● Task requirements:
1 - Answer these questions using the news article below on the Salvesen takeover bid:
(a) What value does the Norbert Dentressangle bid put on the business?
(b) How much of the company are members of the Salvesen family thought to own?
(c) From which company did Salvesen reject an approach in 2004?
2 - From the news article below on the Salvesen takeover bid, return everything from "In 1996, Salvesen" down to "TDG in 2004.", word for word.
3 - In the news article below on the Salvesen takeover bid, turn the paragraph that begins "In 1996, Salvesen turned down" into a short bulleted list that keeps its main facts.

By Malory Davies
Christian Salvesen is backing a takeover bid from French group Norbert Dentressangle that values the business at £254.4m.
There have been suggestions that Dentressangle is over-paying – the price represents an 80 per cent premium over Salvesen’s share price immediately before the bid. However, Salvesen’s interim results for the year to 31 March show an asset value for the business of £262.5m.
The fact that investors have been valuing the business at less than the value of its assets is not simply a result of the struggle it has been having to rebuild the profitability of its transport business. It also reflects the generally poor view that the stock market takes of the third party logistics sector as a whole.
And the fact that members of the Salvesen family are supporting the deal is also highly significant. Family members are thought to own as much as 30 per cent of the company and they have played a key role in blocking bids in the past.
In 1996, Salvesen turned down a bid from Hays which valued it at about £1 billion saying its was difficult to see any industrial logic in the move. The Hays distribution business is now part of Kuehne + Nagel. Salvesen also rejected an approach from TDG in 2004.
Despite the fact that a number of major shareholders, including members of the Salvesen family, have backed the Dentressangle offer, it is not yet a done deal and higher bidder could yet be successful. However, there is a question mark over whether another bidder would be willing to top the Dentressangle offer.

● Extracted information:
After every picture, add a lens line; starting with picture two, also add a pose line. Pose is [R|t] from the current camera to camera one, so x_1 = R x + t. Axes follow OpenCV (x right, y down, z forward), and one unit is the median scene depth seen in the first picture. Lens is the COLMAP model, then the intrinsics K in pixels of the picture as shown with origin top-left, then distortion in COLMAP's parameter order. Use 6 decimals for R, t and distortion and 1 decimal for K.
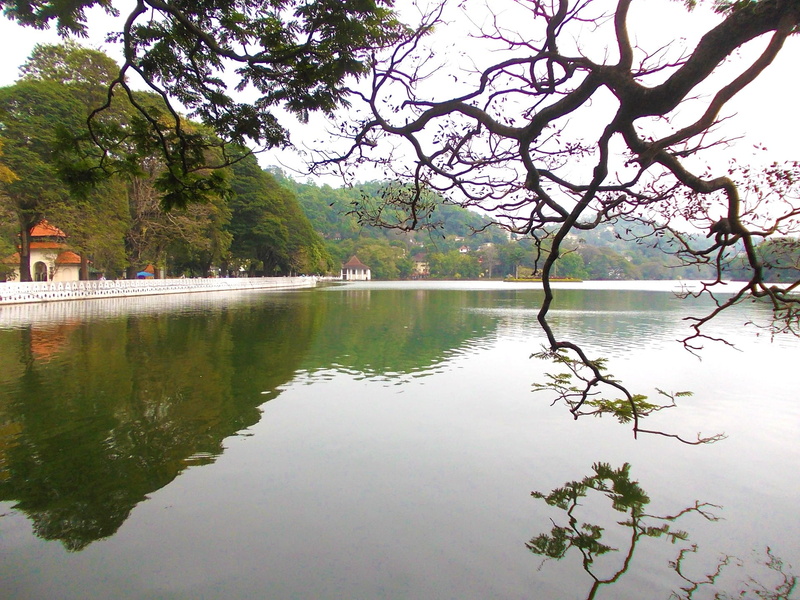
lens RADIAL K [[673.1, 0, 400.5], [0, 673.1, 295.8], [0, 0, 1]] dist [-0.025172, 0.010749]
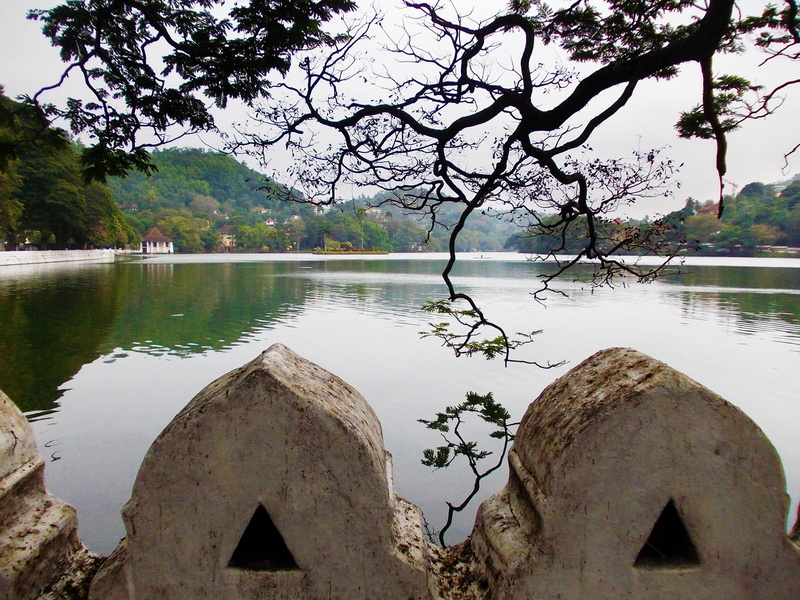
lens RADIAL K [[673.1, 0, 398.1], [0, 673.1, 302.7], [0, 0, 1]] dist [-0.025172, 0.010749]
pose [[0.959878, -0.024162, 0.279375, -0.188775], [0.010018, 0.998600, 0.051944, 0.013001], [-0.280239, -0.047061, 0.958776, -0.176183]]
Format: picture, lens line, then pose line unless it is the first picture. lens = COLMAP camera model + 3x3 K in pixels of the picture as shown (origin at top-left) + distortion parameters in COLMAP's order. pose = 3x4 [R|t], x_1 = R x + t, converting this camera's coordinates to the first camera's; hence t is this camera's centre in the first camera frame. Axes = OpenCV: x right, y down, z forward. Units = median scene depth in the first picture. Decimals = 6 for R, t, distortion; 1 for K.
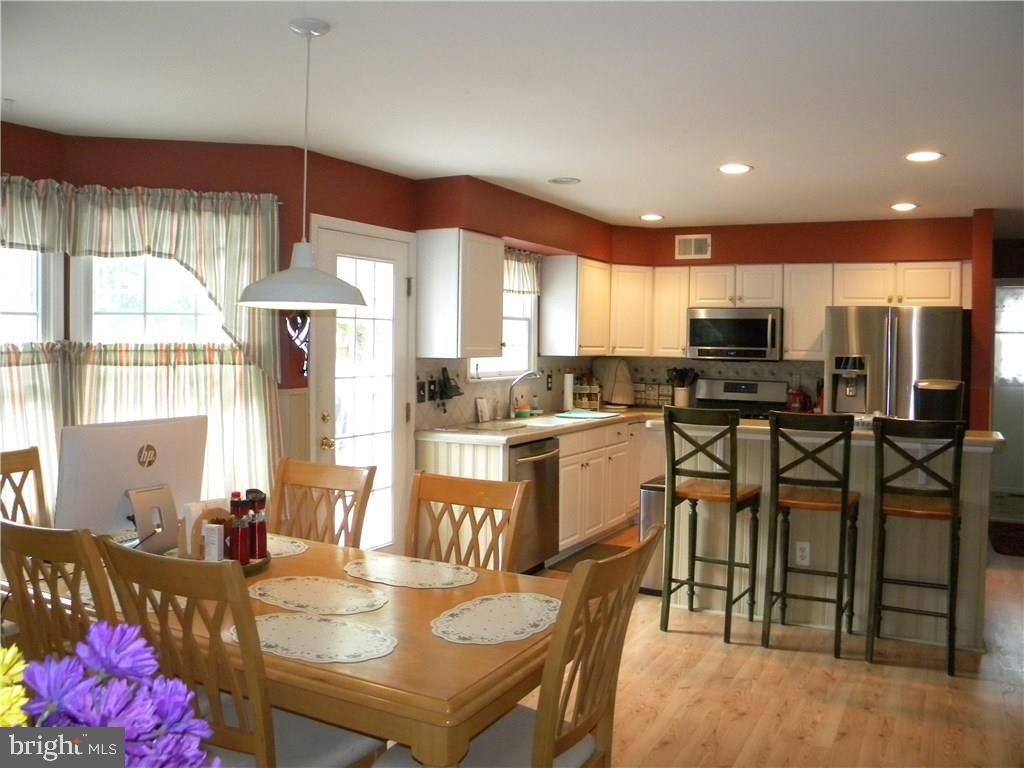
lens RADIAL K [[864.2, 0, 513.5], [0, 864.2, 375.3], [0, 0, 1]] dist [-0.180104, 0.143383]
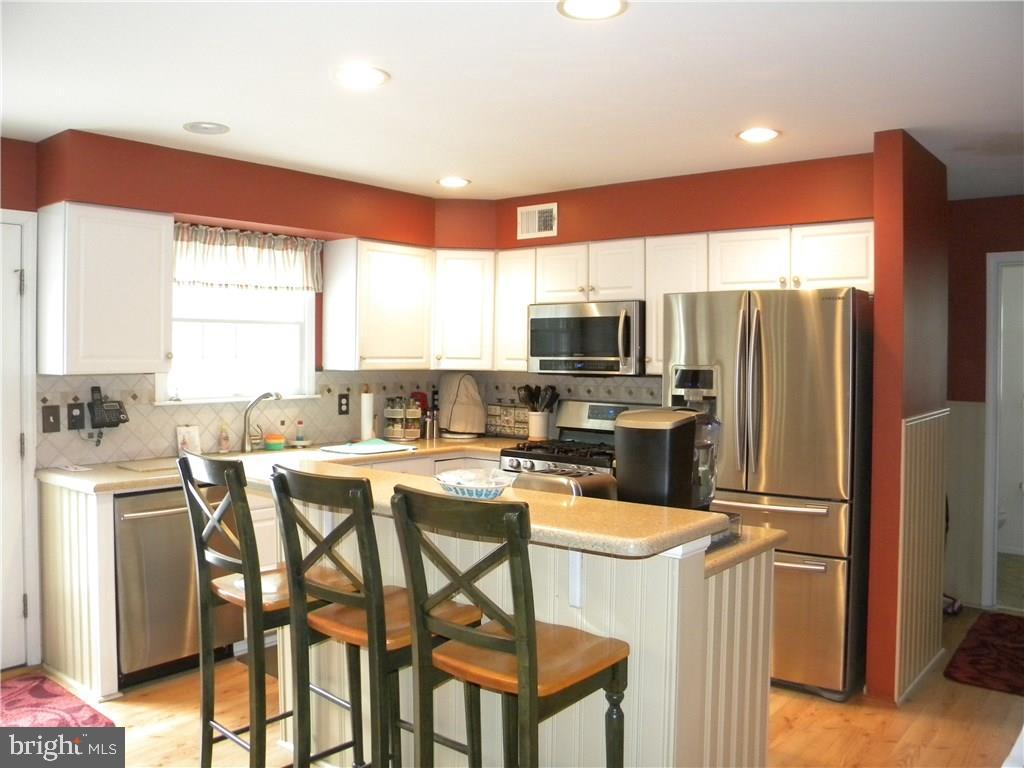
lens RADIAL K [[864.2, 0, 504.9], [0, 864.2, 391.1], [0, 0, 1]] dist [-0.180104, 0.143383]
pose [[0.981566, 0.000714, -0.191123, 0.331391], [-0.000428, 0.999999, 0.001539, -0.005013], [0.191124, -0.001429, 0.981565, 0.273129]]
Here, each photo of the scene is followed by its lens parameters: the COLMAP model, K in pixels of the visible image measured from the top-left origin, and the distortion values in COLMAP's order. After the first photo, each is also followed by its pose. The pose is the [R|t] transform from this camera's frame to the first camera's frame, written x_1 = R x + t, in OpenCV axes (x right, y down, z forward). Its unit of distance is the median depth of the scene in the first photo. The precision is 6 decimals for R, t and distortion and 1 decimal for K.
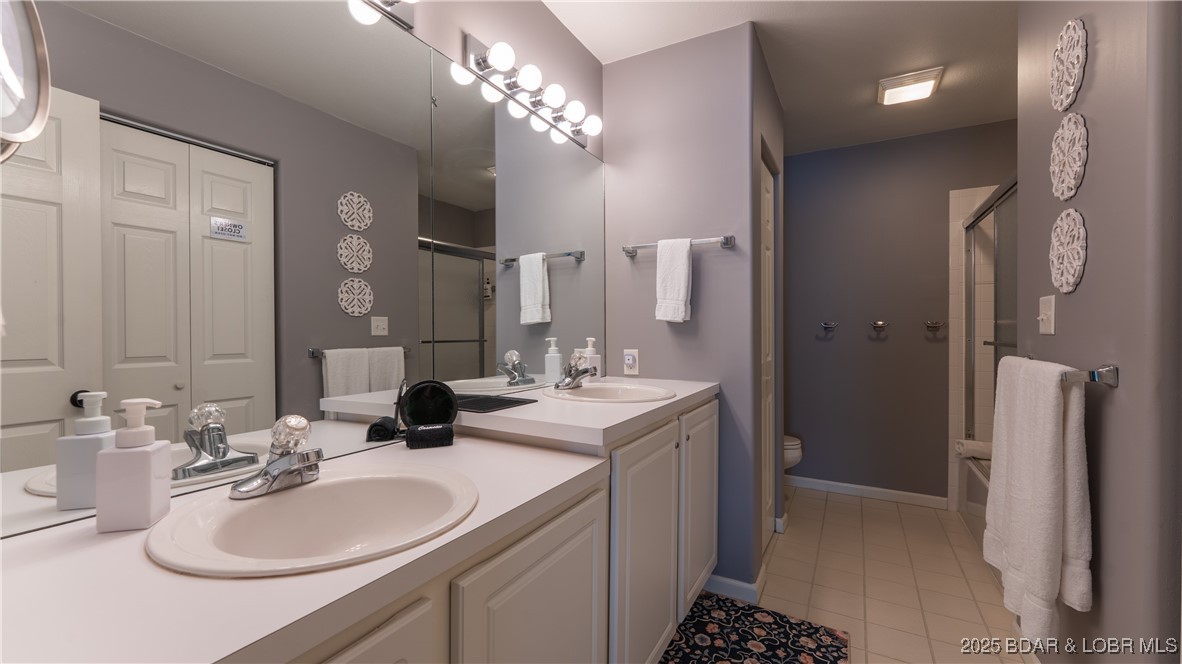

● Answer section:
1 -
(a) £254.4m
(b) As much as 30 per cent
(c) TDG

2 -
In 1996, Salvesen turned down a bid from Hays which valued it at about £1 billion saying its was difficult to see any industrial logic in the move. The Hays distribution business is now part of Kuehne + Nagel. Salvesen also rejected an approach from TDG in 2004.

3 -
- In 1996, Salvesen turned down a bid from Hays that valued it at about £1 billion, saying it was hard to see any industrial logic in the move.
- The Hays distribution business is now part of Kuehne + Nagel.
- In 2004, Salvesen rejected an approach from TDG.